March 20, 2006--A case before the Supreme Court this week is seeking to establish what kind of discoveries can and cannot be patented and may have implications on intellectual property rights for everything from computer software to innovative management techniques, legal experts said.

The case, which pits a large clinical testing firm against a team of university researchers, comes on the heels of a recent U.S. Patent Office campaign urging small businesses to file more patents.

Kevin Noonan, a partner with McDonnell Boehnen Hulbert & Berghoff in Chicago, said the outcome could be "grave" for smaller firms, particularly those in the biotech field.

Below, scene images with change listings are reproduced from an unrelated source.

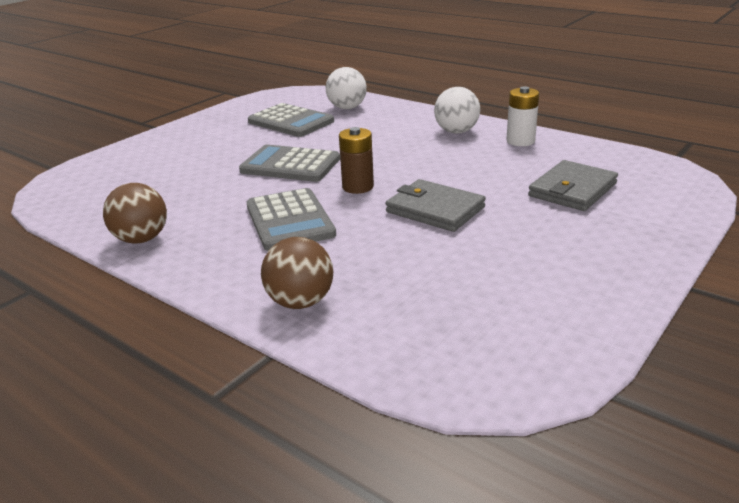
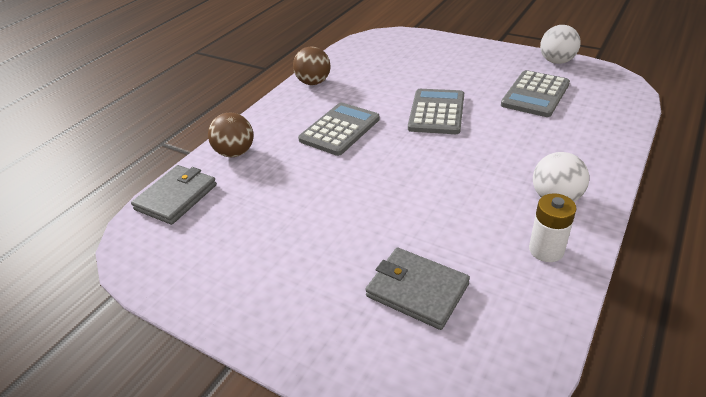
camera: 85 degrees right, 10 degrees up
(289, 220) = (340, 129): grey calculator -> grey calculator turned 150 degrees clockwise
(347, 108) = (591, 118): white ball -> white ball (556, 61)
(358, 187) = (400, 151): brown battery -> none
(435, 209) = (362, 197): grey wallet -> grey wallet (176, 197)

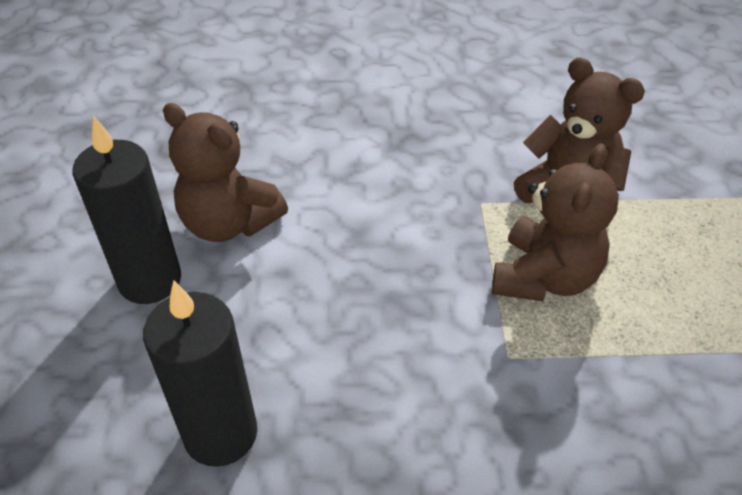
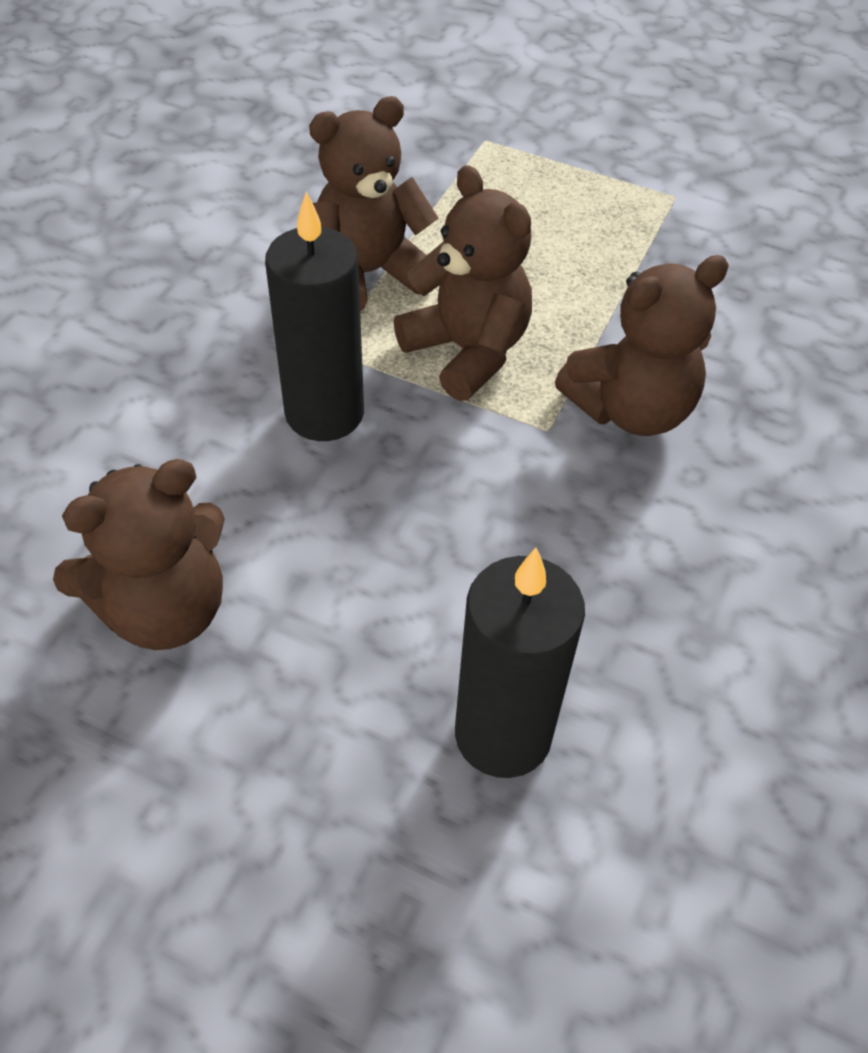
camera: 65 degrees left, 5 degrees up
(150, 280) = (203, 740): black candle -> black candle (324, 413)
(573, 405) = (631, 409): none -> brown teddy bear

"If the court goes as far as it might, there could be a wholesale destruction of the value of any patent claiming diagnostic tests," among other innovations, Noonan said.

Still, the case has also caught the attention of patent holders in other sectors -- with briefs filed by Lehman Brothers, American Express, and IBM, among others.

The case centers on a clash between LabCorp, a clinical testing firm based in Burlington, N.C., and a team of researchers at both Columbia University and the University of Colorado.

In 1998, LabCorp stopped paying royalties for using a diagnostic test -- patented by the researchers a decade earlier -- for detecting vitamin deficiencies in patients, which it said consists of a "basic scientific relationship."

The researchers sued LabCorp and were awarded $5 million.

LabCorp has since appealed twice -- and lost -- on the grounds that the group's patent is a violation of patent laws.

Under the Patent Act, intellectual property protections cannot be owned for natural phenomenon, laws of nature or abstract ideas.

The group insists the patent covers a unique method developed by a team of university researchers. Throughout its brief, the researchers are cited as the "inventors."

According to the Solicitor General's office, which filed a brief on the case at the request of the court, questions of patentability were not raised at the lower court level, and as such, the case should be dismissed.

Still, Noonan said the court, in agreeing to hear the case at all, might be seeing it as a way of curbing the growing number of patents filed in recent years.

"The court has show the propensity recently to get involved in these types of issues, so any predictions about what they will do are just tea-leaf reading," he said.

Other recent high-profile infringement suits have involved Blackberry maker RIM and eBay.